6533b82cfe1ef96bd128ec70

RESEARCH PRODUCT

Protein oxidation in chronic kidney disease.

subject

description

An imbalance between oxidative processes and antioxidant systems has been widely demonstrated in chronic kidney diseases (CKD). In this study we enrolled 26 healthy subjects, 27 patients with CKD on conservative treatment (CT-CKD) with various degrees of renal failure, and 31 CKD subjects in haemodialysis treatment (HD-CKD), evaluated before and after a standard haemodialysis session. In each group we measured protein carbonyl groups (PC) as an index of protein oxidation, lipid peroxidation (TBARS) and two plasma markers of leukocyte activation, elastase and myeloperoxidase (MPO). In CT-CKD subjects the PC level was significantly higher than in normal controls, and it was negatively correlated with creatinine clearance.
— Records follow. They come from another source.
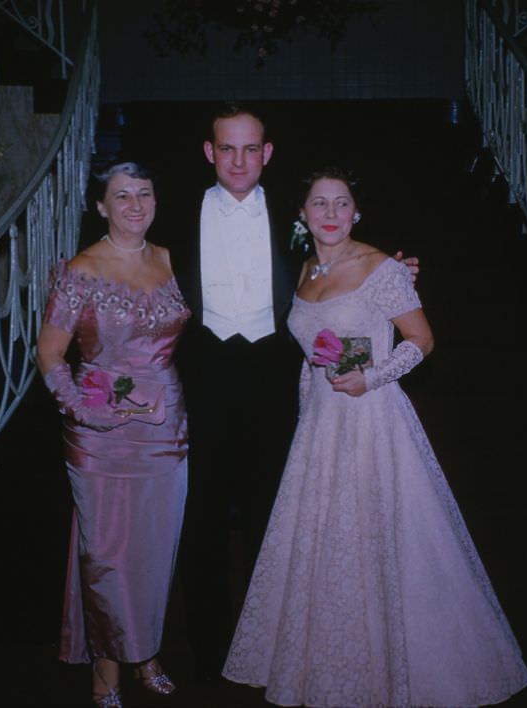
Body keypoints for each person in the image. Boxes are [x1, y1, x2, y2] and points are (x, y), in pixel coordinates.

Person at [222, 168, 527, 707]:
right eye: (320, 203)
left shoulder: (382, 267)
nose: (332, 213)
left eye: (342, 203)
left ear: (356, 212)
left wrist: (372, 377)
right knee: (325, 549)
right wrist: (308, 411)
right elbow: (307, 358)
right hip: (321, 426)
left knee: (382, 541)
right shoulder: (304, 271)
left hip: (372, 421)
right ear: (302, 214)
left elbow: (422, 340)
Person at [171, 103, 421, 681]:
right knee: (203, 517)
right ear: (210, 152)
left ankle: (272, 647)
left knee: (277, 514)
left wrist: (395, 271)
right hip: (204, 378)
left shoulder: (297, 208)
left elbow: (342, 260)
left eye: (250, 149)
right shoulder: (174, 212)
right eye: (227, 149)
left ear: (267, 153)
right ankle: (209, 651)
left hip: (277, 381)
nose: (239, 160)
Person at [36, 161, 191, 707]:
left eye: (144, 194)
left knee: (154, 549)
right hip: (99, 433)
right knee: (105, 552)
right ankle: (106, 669)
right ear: (100, 207)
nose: (134, 205)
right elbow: (50, 354)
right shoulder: (80, 269)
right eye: (121, 196)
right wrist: (81, 410)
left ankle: (146, 650)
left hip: (165, 429)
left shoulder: (173, 260)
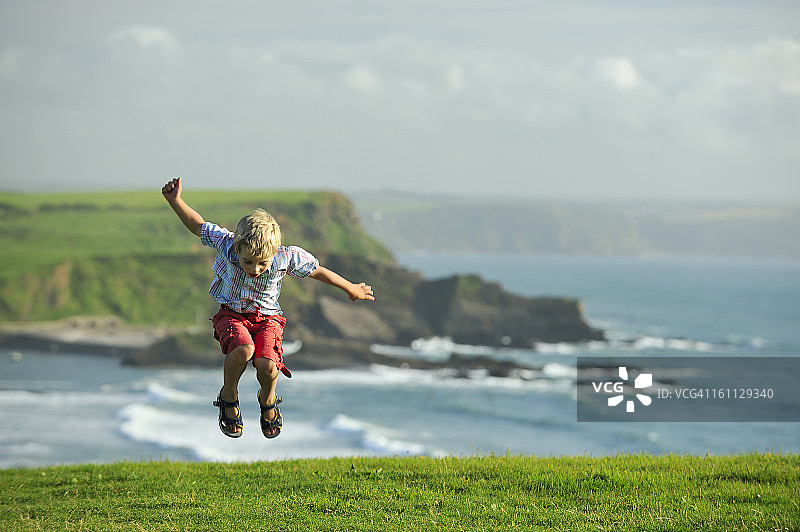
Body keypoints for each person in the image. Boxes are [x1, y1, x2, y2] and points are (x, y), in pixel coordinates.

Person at [161, 176, 374, 439]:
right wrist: (176, 200)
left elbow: (317, 271)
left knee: (268, 365)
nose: (254, 269)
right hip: (232, 313)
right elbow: (198, 226)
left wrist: (350, 288)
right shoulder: (227, 244)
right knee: (244, 350)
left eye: (262, 263)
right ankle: (229, 396)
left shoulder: (286, 257)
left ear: (274, 254)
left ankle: (268, 399)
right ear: (238, 247)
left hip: (267, 318)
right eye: (248, 261)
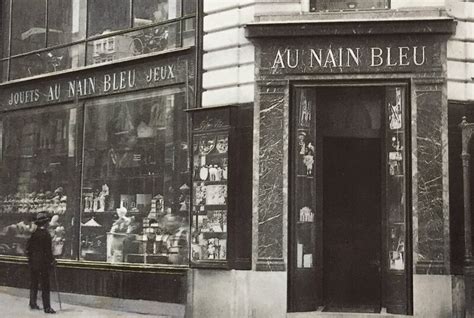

In HD-CKD patients the PC concentration was significantly increased also in comparison with CT-CKD. An increase in TBARS was present both in CT-CKD and in HD-CKD patients, but in HD-CKD patients TBARS were lower than in CT-CKD. Elastase was increased in both CKD groups, while MPO was not different among control and patient groups. In HD-CKD patients the HD session was followed by a further increase in PC, as well as by an increase in elastase and MPO, whereas TBARS did not change. Protein oxidation accelerates the glycation processes and seems to be connected with the chronic inflammatory state detectable in renal failure, although we did not observe any significant correlation between PC level and leukocyte activation markers.